Cardinal Francis George By Photobra Adam Bielawski - Own work, CC BY-SA 3.0, via Wikipediat
In a recently published essay, the scholar behind a recent study detailing the theological divide among US priests, argued that the tendency was predicted years ago by a late cardinal.
The Catholic Project, a project of the Catholic University of America, released the second installment of its National Study of Catholic Priests last month. The report detailed that almost all newly-ordained priests identify as conservative or moderate theologically, while very few priests identify as liberal or progressive.
Stephen White, the project leader, wrote an essay in The Catholic Thing, explaining that while some may see this as a recent trend, it has a longer history.
“This collapse isn’t a sudden or recent trend, but it appears to be steady and unbroken all the way back to the cohorts ordained in the immediate aftermath of the Second Vatican Council,” wrote White.
White noted that, since the early 1990s, Catholic leaders have noticed this trend. He shared an excerpt from a homily given by the late Cardinal Francis George, who served as the Archbishop of Chicago:
Liberal Catholicism is an exhausted project. Essentially a critique—even a necessary critique at one point in our history—it is now parasitical on a substance that no longer exists.

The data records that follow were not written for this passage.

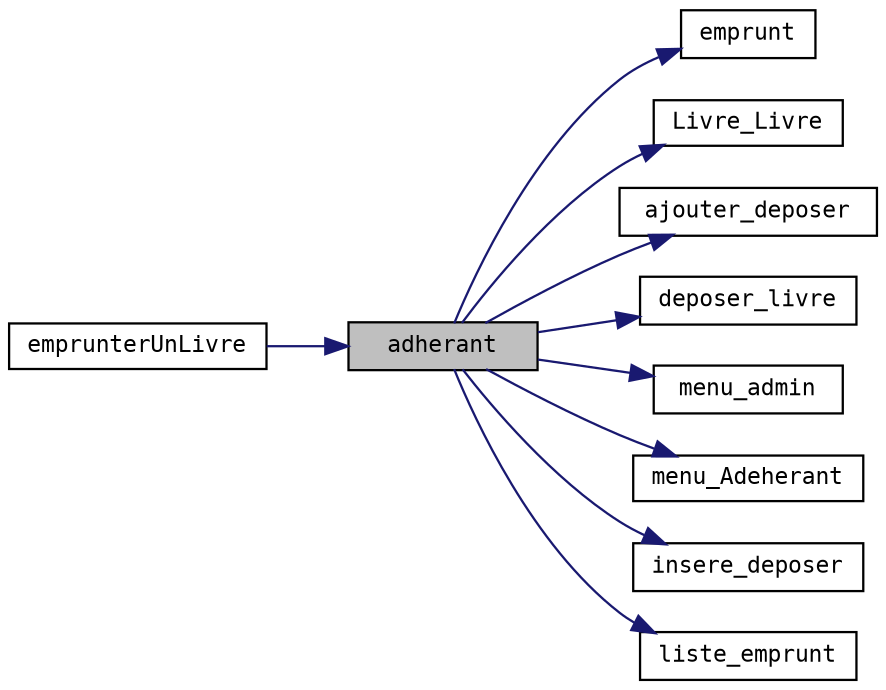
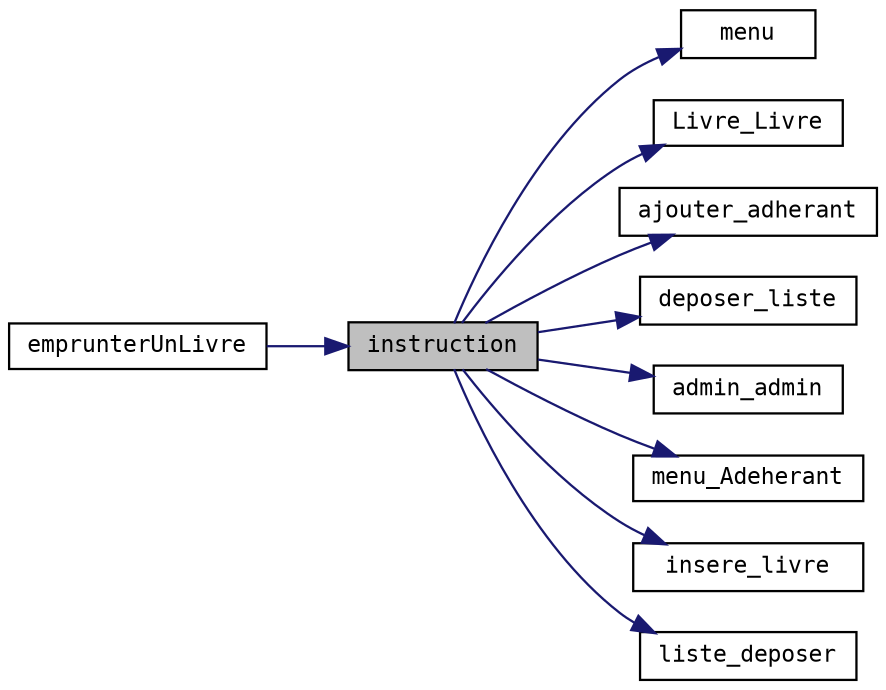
  digraph {
    fontname="DejaVu Sans Mono"
    rankdir=LR
    node [color=black fillcolor=white fontname="DejaVu Sans Mono" fontsize=10 shape=record style=filled]
    edge [color=midnightblue fontname="DejaVu Sans Mono" fontsize=10 labelfontname=Helvetica labelfontsize=10 style=solid]
-   n1 [fillcolor=grey75 fontcolor=black height=0.2 label=adherant width=0.4]
-   n2 [height=0.2 label=emprunt width=0.4]
+   n1 [fillcolor=grey75 fontcolor=black height=0.2 label=instruction width=0.4]
+   n2 [height=0.2 label=menu width=0.4]
    n3 [height=0.2 label=Livre_Livre width=0.4]
-   n4 [height=0.2 label=ajouter_deposer width=0.4]
-   n5 [height=0.2 label=deposer_livre width=0.4]
-   n6 [height=0.2 label=menu_admin width=0.4]
+   n4 [height=0.2 label=ajouter_adherant width=0.4]
+   n5 [height=0.2 label=deposer_liste width=0.4]
+   n6 [height=0.2 label=admin_admin width=0.4]
    n7 [height=0.2 label=menu_Adeherant width=0.4]
-   n8 [height=0.2 label=insere_deposer width=0.4]
-   n9 [height=0.2 label=liste_emprunt width=0.4]
+   n8 [height=0.2 label=insere_livre width=0.4]
+   n9 [height=0.2 label=liste_deposer width=0.4]
    n10 [height=0.2 label=emprunterUnLivre width=0.4]
    n1 -> n2
    n1 -> n3
    n1 -> n4
    n1 -> n5
    n1 -> n6
    n1 -> n7
    n1 -> n8
    n1 -> n9
    n10 -> n1
  }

It has shown itself unable to pass on the faith in its integrity and inadequate, therefore, in fostering the joyful self-surrender called for in Christian marriage, in consecrated life, and in ordained priesthood. It no longer gives us life.
In an analysis of George’s homily, White recognized that George’s homily rings true today, but that Catholics must also take heed of a warning that George shared about conservative Catholics.
“Nevertheless, if the exhaustion of liberal Catholicism explains, at least in part, the collapse of vocations from certain corners of the Church, Cardinal George’s warning about the inadequacy of a certain kind of ‘conservative Catholicism’ is equally pertinent,” wrote White.
George shared the warning that White had mentioned in a later homily.
“The answer, however, is not to be found in a type of conservative Catholicism obsessed with particular practices and so sectarian in its outlook that it cannot serve as a sign of unity for all peoples in Christ.”
White observes that while the survey found that more priests identify as conservative, politically moderate, theologically orthodox, and are the most ethnically diverse group of priests that the Church has seen in recent years.
“If one were looking for priests who could avoid the ‘exhaustion of liberal Catholicism’ while also avoiding forms of ‘obsessed’ and ‘sectarian’ conservatism, if one were hoping for priests who could ‘serve as a sign of unity of all peoples in Christ,’–one would probably look for a generation of priests that looks, at least on paper, a lot like the younger priests we have in the United States today,” wrote White.
He added, however, that the Church does not unfold on paper but in the pews amidst the dangers of the world, and that the late Cardinal warned about this very reality in one homily:
The Catholic faith shapes a church with a lot of room for differences in pastoral approach, for discussion and debate, and for initiatives as various as the people whom God loves. But, more profoundly, the faith shapes a church which knows her Lord and knows her own identity, a church that is able to distinguish between what fits into the tradition that unites her to Christ and what is a false start or a distorting thesis, a church that is united here and now because she is always one with the church throughout the ages and with the saints in heaven.